### [Texto de lectura]
########################################
Pero se me ocurre una hipótesis con más juego literario que el azar o la denuncia. Me refiero a la autodelación. Es decir, que el encausado se denunciara sí mismo de forma anónima.
Esas cosas pasan, por absurdas que parezcan, o precisamente por eso: porque son absurdas y el absurdo es motor de realidades.
No me refiero a la confesión involuntaria, el lapsus o el desvelamiento semejante al de aquel relato del Heptamerón en cuyo final la irrupción de la primera persona desmantela el estereotipo de las cosas propias atribuidas a terceros. La pulsión de la culpa hacia la liberación es un buen recurso dramático, a veces jocoso, a veces trágico. Pero me refiero a algo menos enturbiado por las oscuras labores del psicoanálisis y más próximo a la maquinaria del sarcasmo que todos llevamos dentro como un destello rebelde contra nuestra propia moral o antimoral. Algo que quizás algunas personas imaginen como próximo al suicidio, pero yo prefiero asociar a un acto extremado de autoburla, una autobroma -no sólo una broma privada, sino una broma de la que uno es su propia víctima- llevada al límite para reírse de sí mismo a carcajadas silenciosas e invisibles.
########################################
### [Material de estudio]
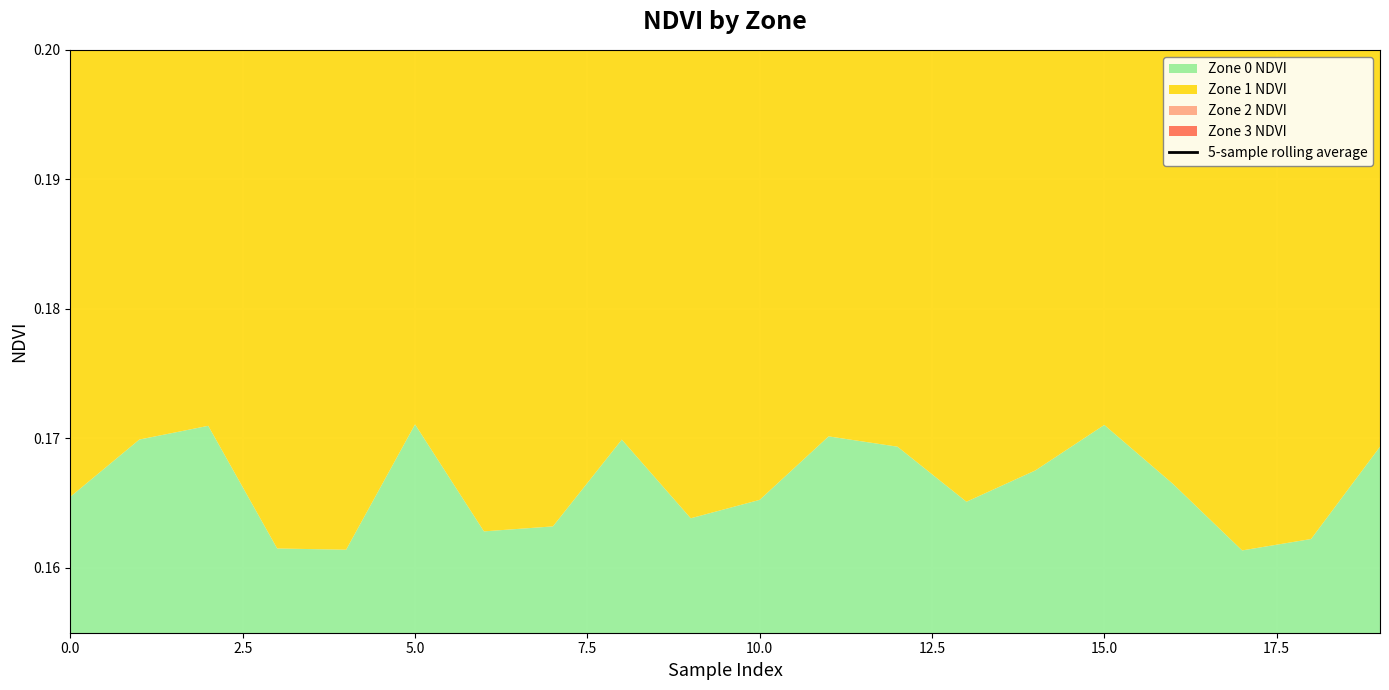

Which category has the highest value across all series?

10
########################################
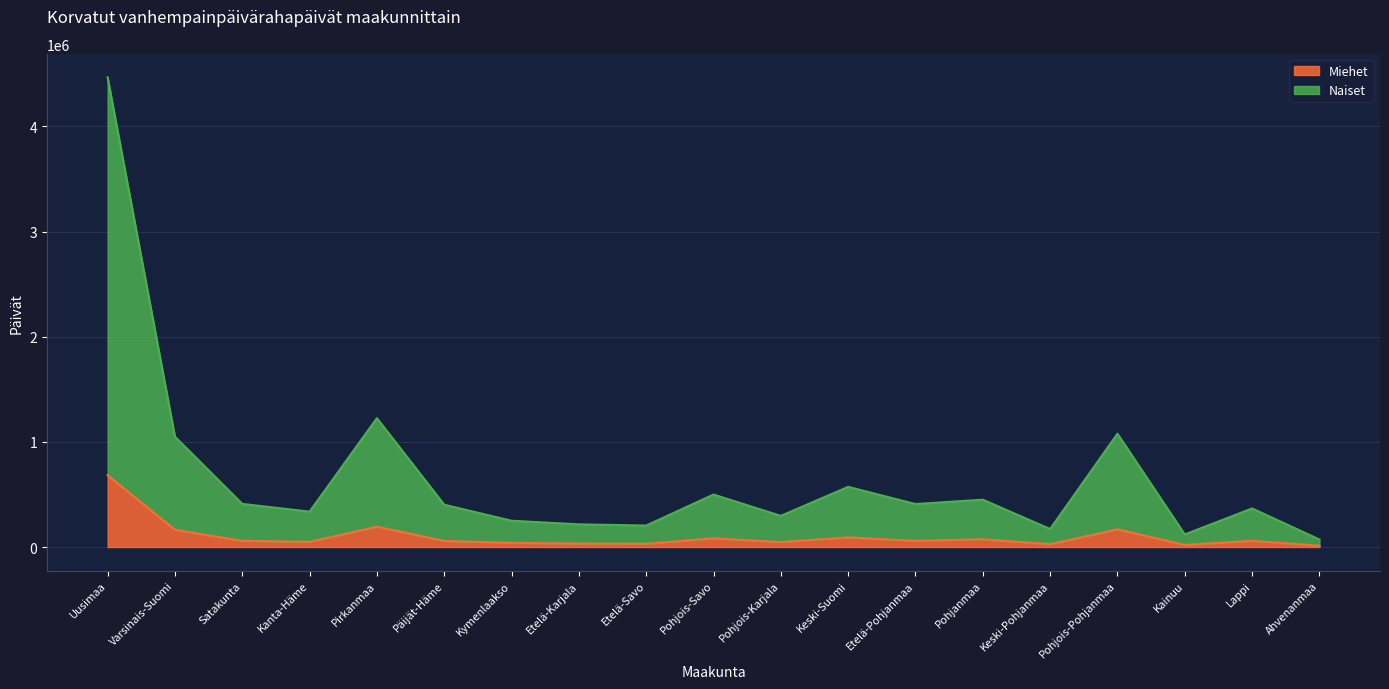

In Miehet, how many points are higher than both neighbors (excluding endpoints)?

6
########################################
### [Consigna 1]
Responde, por favor, estas preguntas sobre el texto de lectura:
(a) ¿Qué hipótesis se plantea como de más juego literario que el azar o la denuncia?
(b) ¿Qué se afirma que es el absurdo?
(c) ¿De qué obra es el relato que se menciona?
### [Consigna 2]
Actualiza el texto de lectura: reescribe el tramo que va de "Pero se me ocurre" a "de forma anónima." y sustituye "hipótesis" por "conjetura".

### [Respuesta 1]
(a) La autodelación.
(b) Motor de realidades.
(c) Del Heptamerón.

### [Respuesta 2]
Pero se me ocurre una conjetura con más juego literario que el azar o la denuncia. Me refiero a la autodelación. Es decir, que el encausado se denunciara sí mismo de forma anónima.